HT kemudian mendorong dan memukul WT sebanyak empat kali di wajah dan kepala. AD juga memukul WT tiga kali di wajah. Setelah WT terjatuh, AP memukulnya satu kali di muka. AP lalu menendang korban AR di muka sebanyak satu kali hingga terjatuh. Warga setempat datang melerai, dan para tersangka menghentikan perbuatannya.
Akibat pemukulan tersebut, korban WT mengalami luka memar dan bekuan darah di telinga kiri serta memar di hidung. Korban AR mengalami luka robek di bibir bawah.
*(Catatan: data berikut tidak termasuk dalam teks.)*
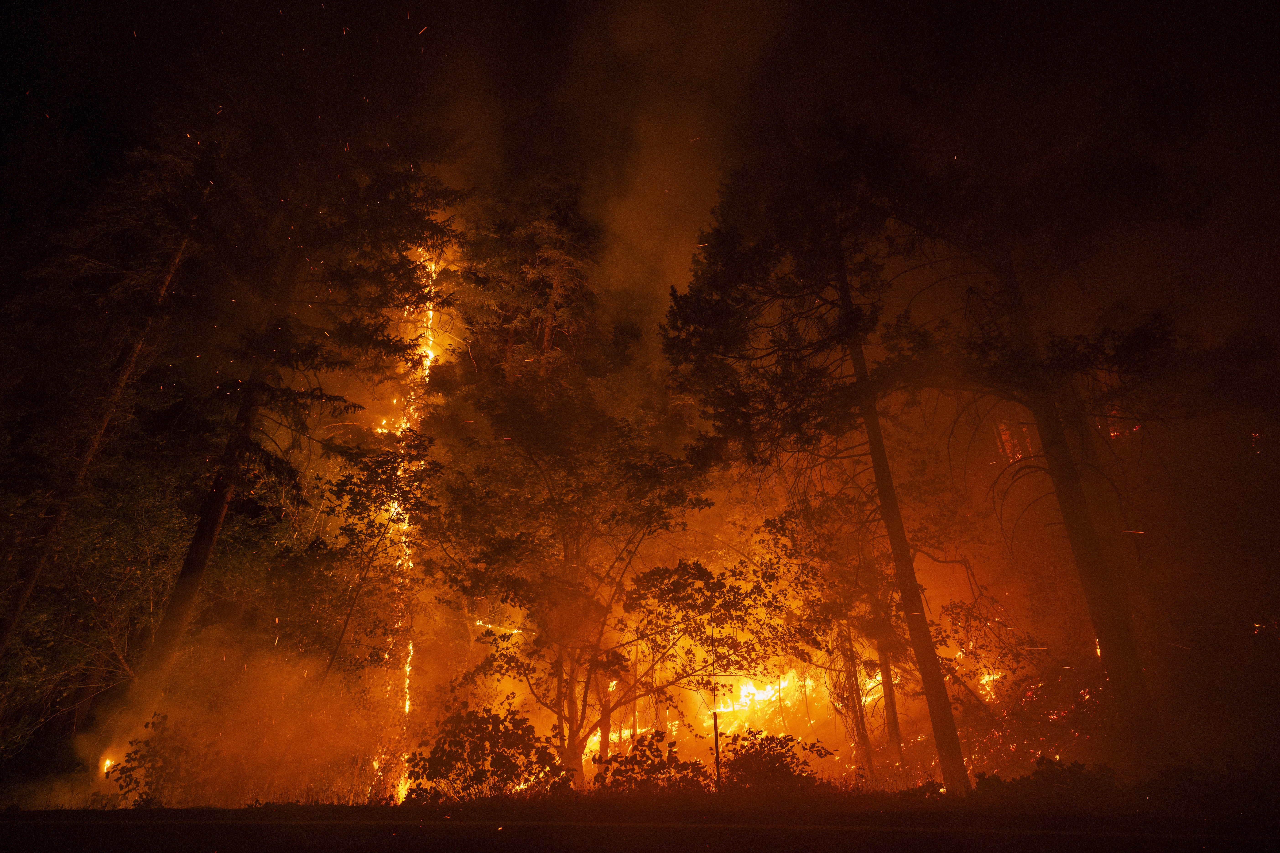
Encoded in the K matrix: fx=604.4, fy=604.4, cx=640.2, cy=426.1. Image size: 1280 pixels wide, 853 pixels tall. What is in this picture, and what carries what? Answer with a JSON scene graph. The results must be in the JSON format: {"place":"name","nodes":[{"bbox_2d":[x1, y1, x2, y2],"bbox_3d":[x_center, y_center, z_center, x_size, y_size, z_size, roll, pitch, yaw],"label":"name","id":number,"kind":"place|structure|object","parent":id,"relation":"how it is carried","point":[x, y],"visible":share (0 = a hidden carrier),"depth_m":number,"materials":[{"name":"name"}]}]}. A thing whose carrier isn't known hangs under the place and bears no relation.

Penyelesaian kasus ini melalui keadilan restoratif didasarkan pada beberapa pertimbangan:
* Para tersangka baru pertama kali melakukan tindak pidana.
* Telah tercapai kesepakatan damai antara para tersangka dan korban secara adil, proporsional, bebas, dan sukarela.
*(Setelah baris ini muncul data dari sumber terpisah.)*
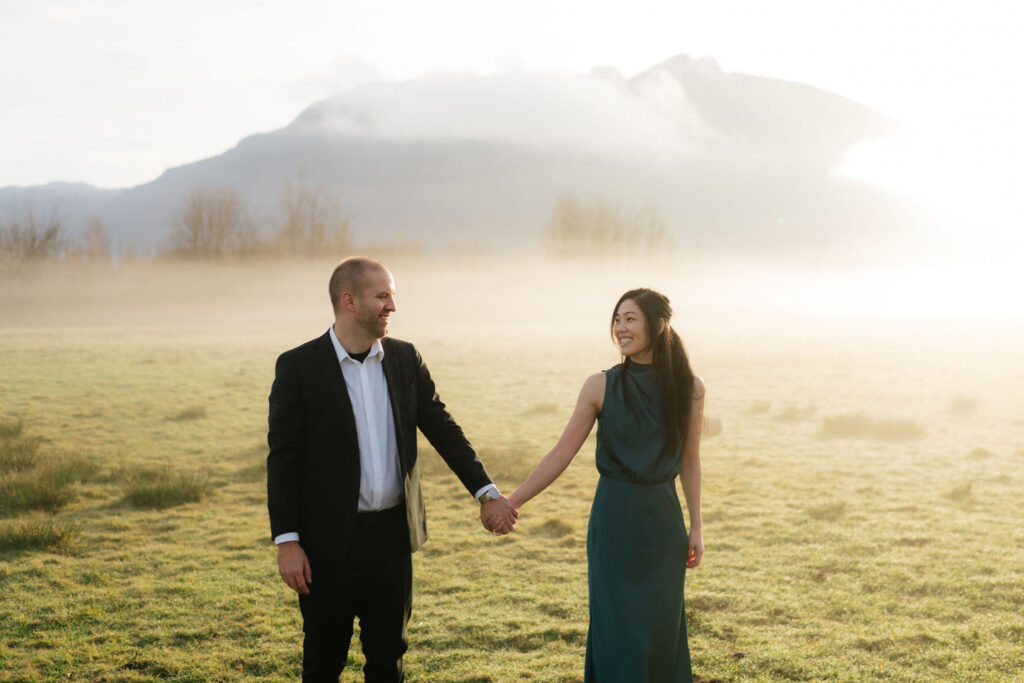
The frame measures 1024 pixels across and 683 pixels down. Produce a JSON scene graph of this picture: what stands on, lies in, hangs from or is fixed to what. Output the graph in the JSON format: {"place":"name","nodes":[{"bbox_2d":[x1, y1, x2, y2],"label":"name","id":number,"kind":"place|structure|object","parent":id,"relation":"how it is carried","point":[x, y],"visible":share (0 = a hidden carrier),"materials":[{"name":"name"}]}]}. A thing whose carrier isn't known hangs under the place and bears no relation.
{"place":"outdoors","nodes":[
{"label":"outdoors","id":0,"kind":"place"},
{"bbox_2d":[0,57,902,258],"label":"mountain","id":1,"kind":"structure","parent":0,"point":[231,162],"materials":[{"name":"grey"}]},
{"bbox_2d":[302,63,716,160],"label":"cloud","id":2,"kind":"structure","parent":0,"point":[596,104],"materials":[{"name":"white"}]},
{"bbox_2d":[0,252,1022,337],"label":"fog bank","id":3,"kind":"structure","parent":0,"point":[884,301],"materials":[{"name":"white"}]},
{"bbox_2d":[0,311,1023,682],"label":"grass field","id":4,"kind":"structure","parent":0,"point":[295,610],"materials":[{"name":"plant"}]},
{"bbox_2d":[0,418,25,440],"label":"grass tuft","id":5,"kind":"object","parent":4,"relation":"on","point":[19,429],"visible":0.73,"materials":[{"name":"green plant"}]},
{"bbox_2d":[0,433,41,472],"label":"grass tuft","id":6,"kind":"object","parent":4,"relation":"on","point":[31,451],"visible":0.82,"materials":[{"name":"green plant"}]},
{"bbox_2d":[0,202,67,267],"label":"bare tree","id":7,"kind":"object","parent":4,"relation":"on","point":[33,239],"visible":0.91,"materials":[{"name":"brown plant"}]},
{"bbox_2d":[0,515,82,553],"label":"grass tuft","id":8,"kind":"object","parent":4,"relation":"on","point":[45,540],"visible":0.8,"materials":[{"name":"green plant"}]},
{"bbox_2d":[0,469,82,513],"label":"grass tuft","id":9,"kind":"object","parent":4,"relation":"on","point":[43,500],"visible":0.9,"materials":[{"name":"green plant"}]},
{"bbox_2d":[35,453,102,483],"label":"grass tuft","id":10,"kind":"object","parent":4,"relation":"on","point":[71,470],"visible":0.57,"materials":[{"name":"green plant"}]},
{"bbox_2d":[78,212,111,263],"label":"tree","id":11,"kind":"object","parent":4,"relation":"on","point":[99,227],"visible":0.76,"materials":[{"name":"plant"}]},
{"bbox_2d":[117,468,211,509],"label":"grass tuft","id":12,"kind":"object","parent":4,"relation":"on","point":[177,496],"visible":0.81,"materials":[{"name":"green plant"}]},
{"bbox_2d":[171,404,207,421],"label":"grass tuft","id":13,"kind":"object","parent":4,"relation":"on","point":[191,413],"visible":0.94,"materials":[{"name":"green plant"}]},
{"bbox_2d":[169,184,257,259],"label":"bare tree","id":14,"kind":"object","parent":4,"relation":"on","point":[199,212],"visible":0.9,"materials":[{"name":"brown plant"}]},
{"bbox_2d":[275,165,352,257],"label":"bare tree","id":15,"kind":"object","parent":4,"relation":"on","point":[319,226],"visible":0.86,"materials":[{"name":"plant"}]},
{"bbox_2d":[266,257,508,682],"label":"man","id":16,"kind":"object","parent":4,"relation":"on","point":[343,381],"visible":0.98},
{"bbox_2d":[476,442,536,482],"label":"grass tuft","id":17,"kind":"object","parent":4,"relation":"on","point":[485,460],"visible":0.47,"materials":[{"name":"green plant"}]},
{"bbox_2d":[528,401,558,415],"label":"grass tuft","id":18,"kind":"object","parent":4,"relation":"on","point":[544,409],"visible":0.91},
{"bbox_2d":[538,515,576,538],"label":"grass tuft","id":19,"kind":"object","parent":4,"relation":"on","point":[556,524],"visible":0.75,"materials":[{"name":"green plant"}]},
{"bbox_2d":[498,287,707,682],"label":"woman","id":20,"kind":"object","parent":4,"relation":"on","point":[634,351],"visible":0.98},
{"bbox_2d":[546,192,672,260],"label":"tree","id":21,"kind":"object","parent":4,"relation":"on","point":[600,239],"visible":0.85,"materials":[{"name":"plant"}]},
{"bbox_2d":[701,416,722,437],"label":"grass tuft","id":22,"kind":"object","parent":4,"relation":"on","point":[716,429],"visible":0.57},
{"bbox_2d":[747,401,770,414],"label":"grass tuft","id":23,"kind":"object","parent":4,"relation":"on","point":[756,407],"visible":0.94,"materials":[{"name":"plant"}]},
{"bbox_2d":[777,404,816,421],"label":"grass tuft","id":24,"kind":"object","parent":4,"relation":"on","point":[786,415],"visible":0.93,"materials":[{"name":"plant"}]},
{"bbox_2d":[806,500,848,521],"label":"grass tuft","id":25,"kind":"object","parent":4,"relation":"on","point":[828,510],"visible":0.82,"materials":[{"name":"green plant"}]},
{"bbox_2d":[821,413,925,440],"label":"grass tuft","id":26,"kind":"object","parent":4,"relation":"on","point":[894,429],"visible":0.85,"materials":[{"name":"plant"}]},
{"bbox_2d":[943,482,974,502],"label":"grass tuft","id":27,"kind":"object","parent":4,"relation":"on","point":[968,488],"visible":0.8,"materials":[{"name":"green plant"}]},
{"bbox_2d":[948,395,979,414],"label":"grass tuft","id":28,"kind":"object","parent":4,"relation":"on","point":[958,403],"visible":0.84,"materials":[{"name":"plant"}]},
{"bbox_2d":[1,0,1023,191],"label":"sky","id":29,"kind":"structure","parent":0,"point":[269,72],"materials":[{"name":"white"}]}
]}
* Penyelesaian ini berupaya menghindari stigma negatif dan pembalasan, sesuai dengan kerangka keadilan restoratif.
Sebagai bagian dari kesepakatan, para tersangka telah membayar biaya pengobatan korban sebesar dua juta rupiah. Kesepakatan ini disepakati oleh semua pihak, termasuk keluarga korban dan tersangka, dan disaksikan oleh jaksa fasilitator, penyidik, dan tokoh masyarakat.
Wakajati Sulsel, Robert M Tacoymenyetujui permohonan RJ ini setelah mempertimbangkan syarat dan keadaan yang diatur dalam Peraturan Kejaksaan RI Nomor 15 Tahun 2020 tentang Keadilan Restoratif.
“Penyelesaian perkara ini menegaskan komitmen Kejaksaan dalam menerapkan prinsip keadilan restoratif, yang mengedepankan pemulihan hubungan antara pihak yang terlibat serta kepentingan masyarakat, dibandingkan semata-mata pada penjatuhan hukuman," kata Robert.
Setelah proses RJ disetujui, Wakajati Sulsel meminta jajaran Cabjari Rantepao untuk segera menyelesaikan seluruh administrasi perkara dan tersangka segera dibebaskan.
"Saya berharap penyelesaian perkara zero transaksional untuk menjaga kepercayaan pimpinan dan publik,” pesan Robert.